I guess the difference in our views is that you think that Google won't be motivated to deal with this until their earnings drop and I believe that it's imperative that they deal with it better before then because in my opinion it may be too late at that point.
But it's ok to disagree. ;-)
What happens when the general public finds out that clicking on those ads makes money for the person that owns the site. Then those ads become voting buttons. I think there is alread some of that going on. That is why advertisers are getting such trash from those sites.
That may happen with community sites where word gets around and users want to show their support, but any such voting effect is likely to be shortlived for two reasons:
1) Google is capable of detecting unnatural clicking patterns. (How many "supporters" are going to be smart enough not to go click-click-click-click-click and trigger Google's fraud detector?)
2) Most users can't be bothered to click on ads day after day just to help a publisher or organization. (Let's face it: How many users click on banner ads to "show their support"?)
As for the claim that advertisers "are getting such trash for those sites," I don't know which sites you're referring to, but several advertisers on this forum (Chiyo and Shak come to mind) have reported success with AdSense content ads. And I'm sure that my topic isn't unique in attracting the same advertisers month after month. (If those advertisers were getting trash results from content ads, they would have bailed out on AdSense by now.)
I do agree that "trash" clicks are a potential problem, and they may be a problem now for certain topics (depending on the target audiences for the ads and where the ads are likely to appear). Where such problems occur, advertisers may very well bail out--which may be why publishers in some categories are reporting falling revenues, PSAs, etc. while publishers in other niches are continuing to see healthy revenues and advertiser loyalty.
I only display AdSense ads on the information side of the site and even then on only about 10% of the pages (which represent 40% of the page views for the information side of the site) - pages that I consider to be the best fit. I am careful not to mention the ads anywhere and any community discussion of them would be blocked. Call it paranoia, but I prefer to be cautious.
The community participants are the most likely to recognize that we are compensated for clicks and try to support us by clicking and at the same time they're the least likely to be interested in the ads due to ad blindness, the nature of the ads and their interests.
As more people become aware that publishers are compensated by the click I think trash clicks will become more of a problem. Unfortunately, educating users may be just as likely to cause enemies to attempt to get a publisher in trouble as it is to deter a user who thinks she is helping the publisher out.
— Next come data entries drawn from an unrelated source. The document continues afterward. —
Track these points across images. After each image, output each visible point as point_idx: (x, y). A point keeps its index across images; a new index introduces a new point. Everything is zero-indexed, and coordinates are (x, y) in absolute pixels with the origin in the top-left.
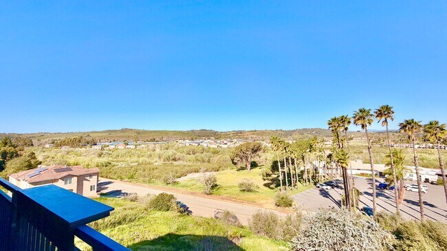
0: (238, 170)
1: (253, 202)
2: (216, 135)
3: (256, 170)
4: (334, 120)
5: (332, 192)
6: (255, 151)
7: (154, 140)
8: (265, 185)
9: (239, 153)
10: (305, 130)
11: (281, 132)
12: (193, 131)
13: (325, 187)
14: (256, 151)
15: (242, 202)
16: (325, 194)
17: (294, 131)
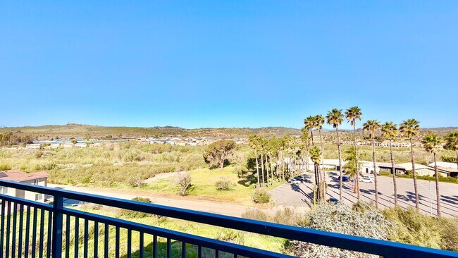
0: (210, 169)
2: (183, 133)
3: (229, 168)
4: (310, 119)
5: (302, 186)
6: (228, 149)
7: (110, 138)
8: (240, 182)
9: (213, 151)
10: (270, 128)
11: (248, 130)
12: (157, 128)
13: (295, 182)
14: (229, 149)
16: (296, 188)
17: (260, 129)
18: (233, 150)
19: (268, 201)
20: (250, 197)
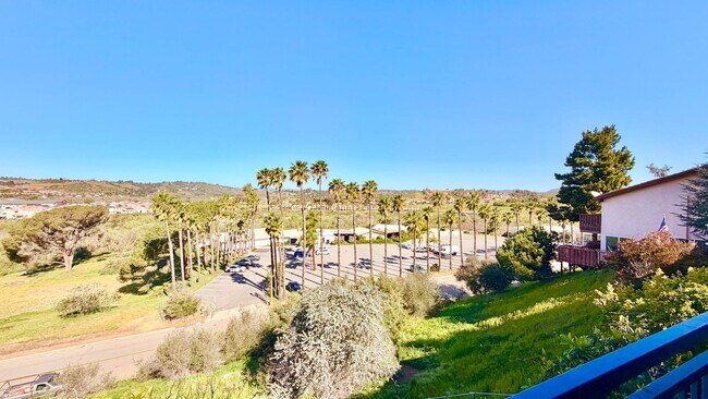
0: (29, 274)
1: (112, 330)
4: (265, 172)
5: (247, 273)
6: (88, 224)
8: (123, 290)
13: (237, 270)
14: (91, 224)
15: (78, 339)
16: (239, 279)
18: (101, 227)
19: (195, 310)
20: (156, 313)
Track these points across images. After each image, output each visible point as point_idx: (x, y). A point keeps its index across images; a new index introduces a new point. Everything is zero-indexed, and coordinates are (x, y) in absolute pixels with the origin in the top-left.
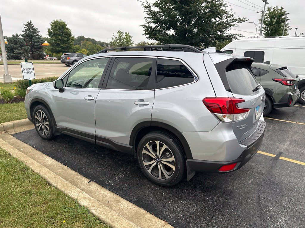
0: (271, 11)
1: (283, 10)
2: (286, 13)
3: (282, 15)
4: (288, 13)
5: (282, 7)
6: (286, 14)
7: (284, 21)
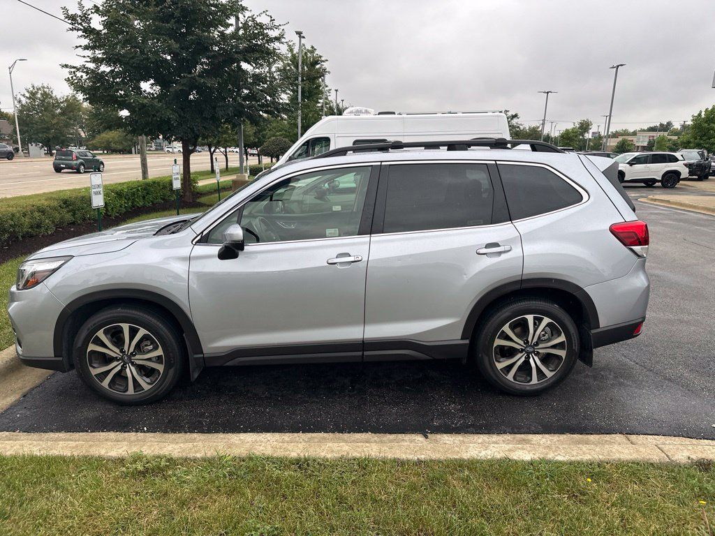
0: (295, 52)
1: (316, 52)
2: (323, 59)
3: (317, 63)
4: (327, 60)
5: (312, 47)
6: (323, 61)
7: (322, 73)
So I'm trusting that Google will constantly improve their fraud detection and the economics of bid prices will naturally factor in fraudulent clicks and focus on ROI, just like brick and mortar retailers must factor in shrinkage, damage, etc.
I wish Google would allow me to track the ROI for clicks from individual sites. If that were the case, it would be possible to micromanage the bid amounts up to reward the quality sites.
Buys a round...and passes one to richmond...always refreshing in here that you can agree to disagree.